За инструкцией к машине последовали французские правила дорожного движения. Едва пролистав их, он отбросил брошюру, словно она не произвела на него впечатления. Заметив взгляд Эммы, Лаклейн пояснил:
— Некоторые вещи не меняются. На подъеме по-прежнему надо ставить на ручной тормоз, и неважно, тянет лошадь экипаж или нет.
Надменность и манера ликана с легкостью отмахиваться от тех вещей, которые должны были бы его пугать, раздражали. Ее саму машина привела бы в ужас, очутись она впервые в ней, уже взрослой. Но не Лаклейна. Пока они ехали, он выглядел слишком довольным собой. Ему было слишком комфортно в кожаном кресле, слишком интересно, как работает окно и климат контроль, которые он поднимал и опускал, включал и выключал, терзая немецкие технологии своими огромными лапищами снова и снова. Раз он был заперт так долго, не должен ли он чувствовать себя не в своей тарелке?

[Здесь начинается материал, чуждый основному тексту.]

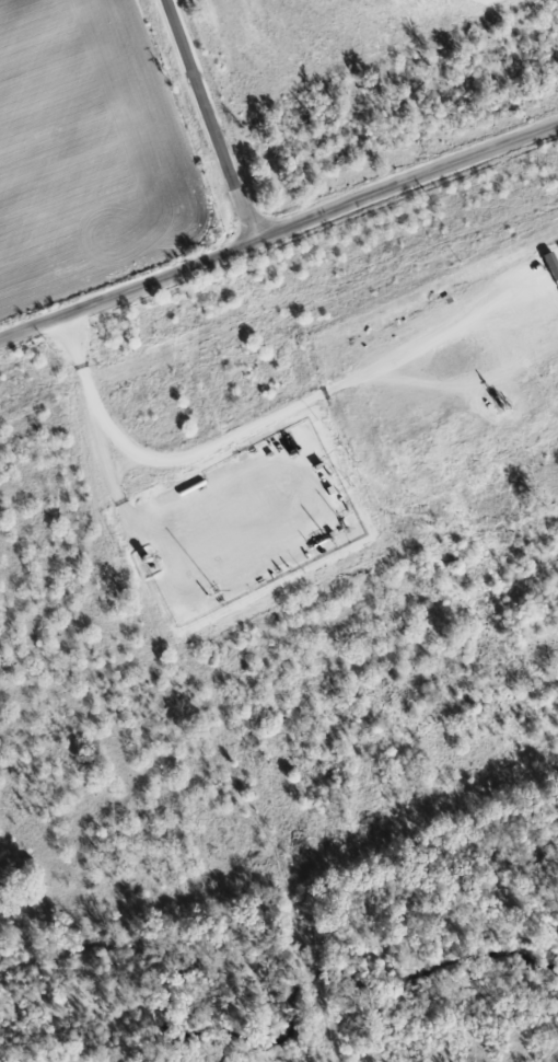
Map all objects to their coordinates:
road: (209, 120)
road: (278, 230)
building: (551, 264)
petroleum well: (497, 398)
road: (303, 402)
road: (97, 423)

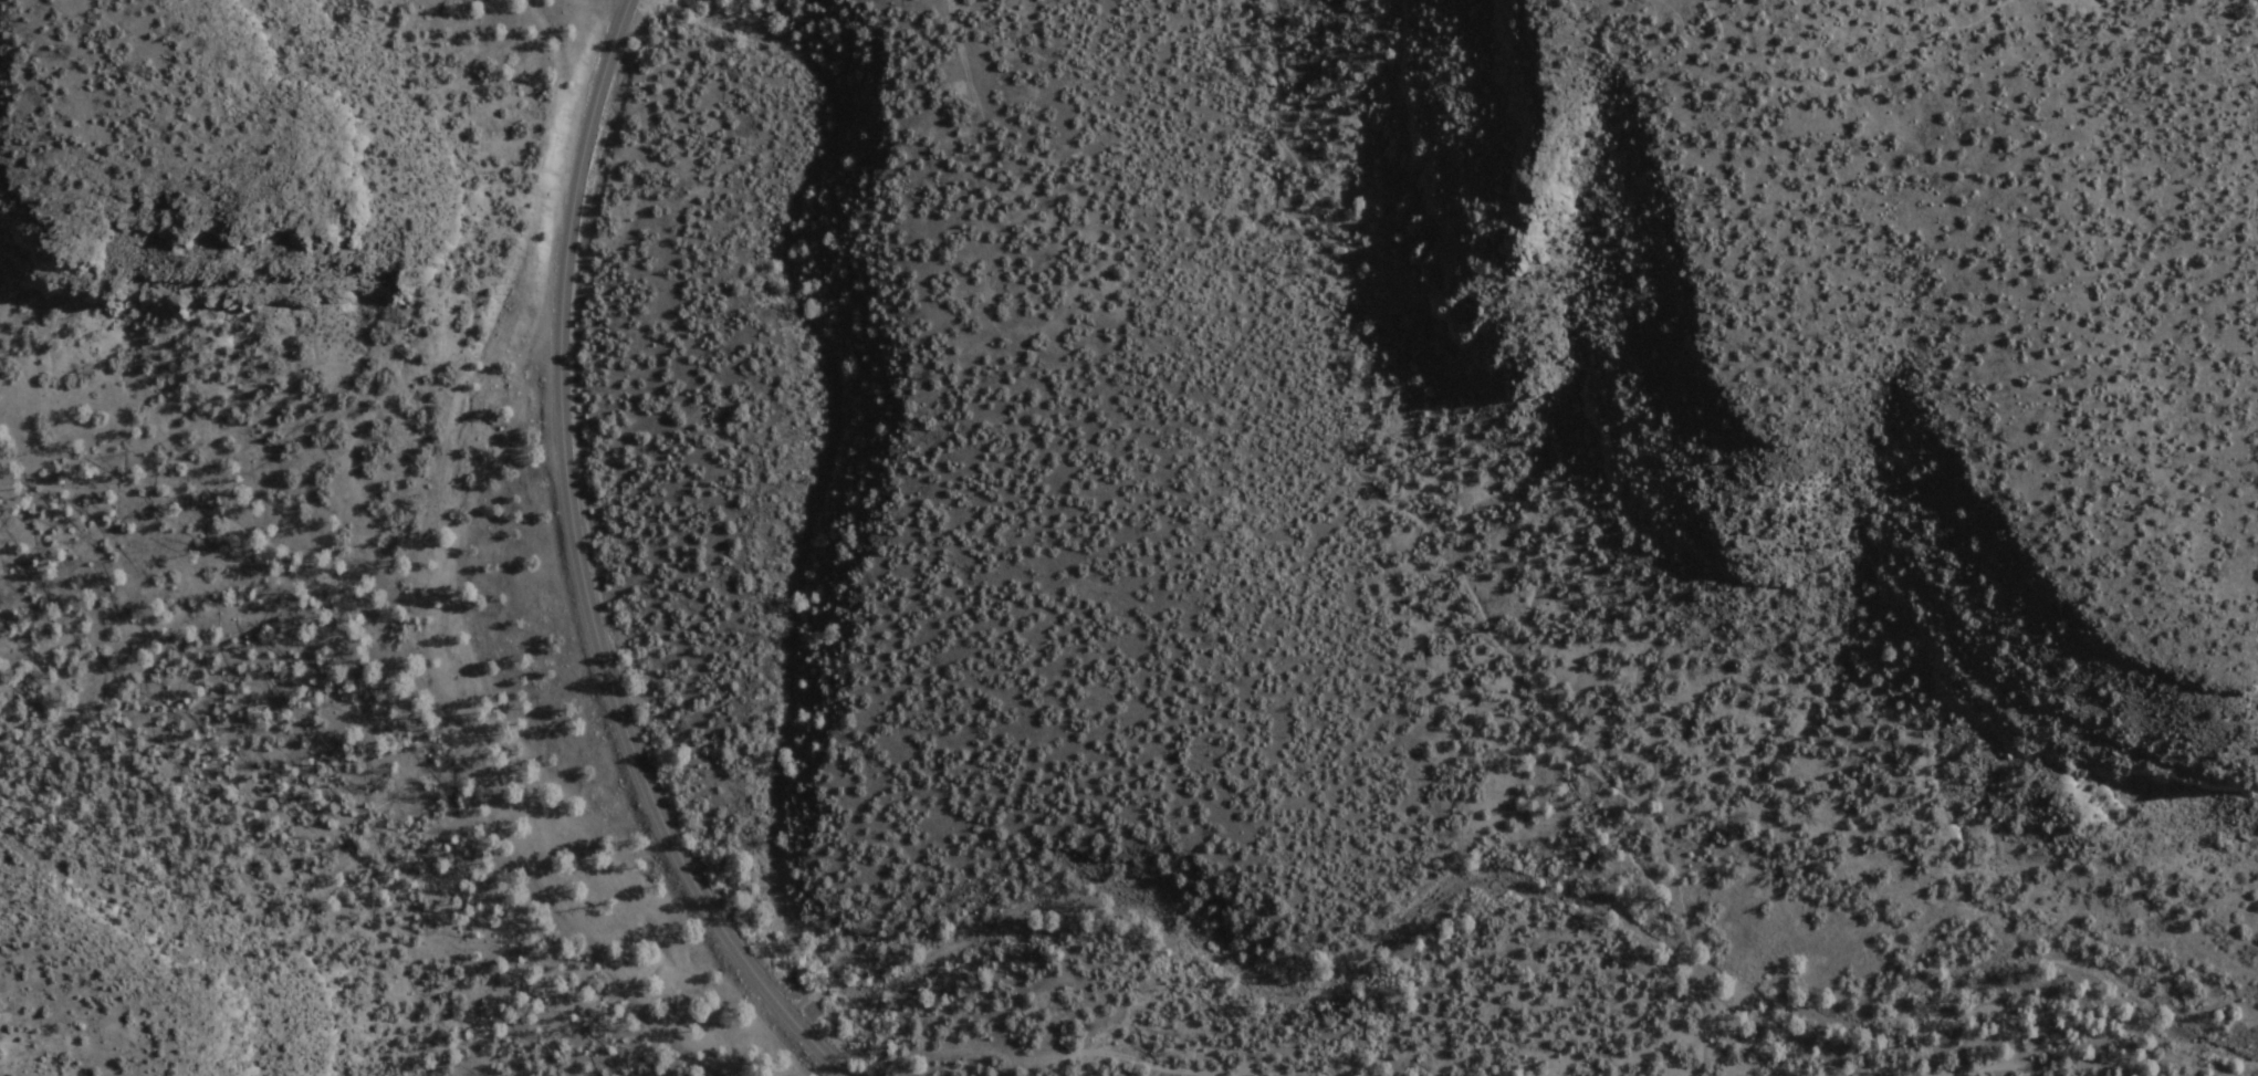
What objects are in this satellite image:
road: (1831, 74)
road: (1432, 540)
road: (582, 569)
road: (1206, 1063)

Не должен ли испытывать потрясение? Эмма была уверена, что ничто не могло поколебать его чрезмерную самоуверенность…
Отлично, он нашел кнопку, открывающую окно на крыше. Ее терпение начало иссякать. Открыть… закрыть. Открыть… закрыть. Открыть…
Рассвет приближался с каждой минутой, и Эмма все больше нервничала. Раньше она всегда была очень осторожна. Эта поездка стала временем ее первой настоящей независимости, которую тетки и позволили только потому, что приняли все меры предосторожности. А что в итоге? Эмма ухитрилась остаться без запасов крови, ее похитили и заставили отправиться в дорогу к черту на кулички, имея в распоряжении из всех средств защиты от солнца лишь багажник!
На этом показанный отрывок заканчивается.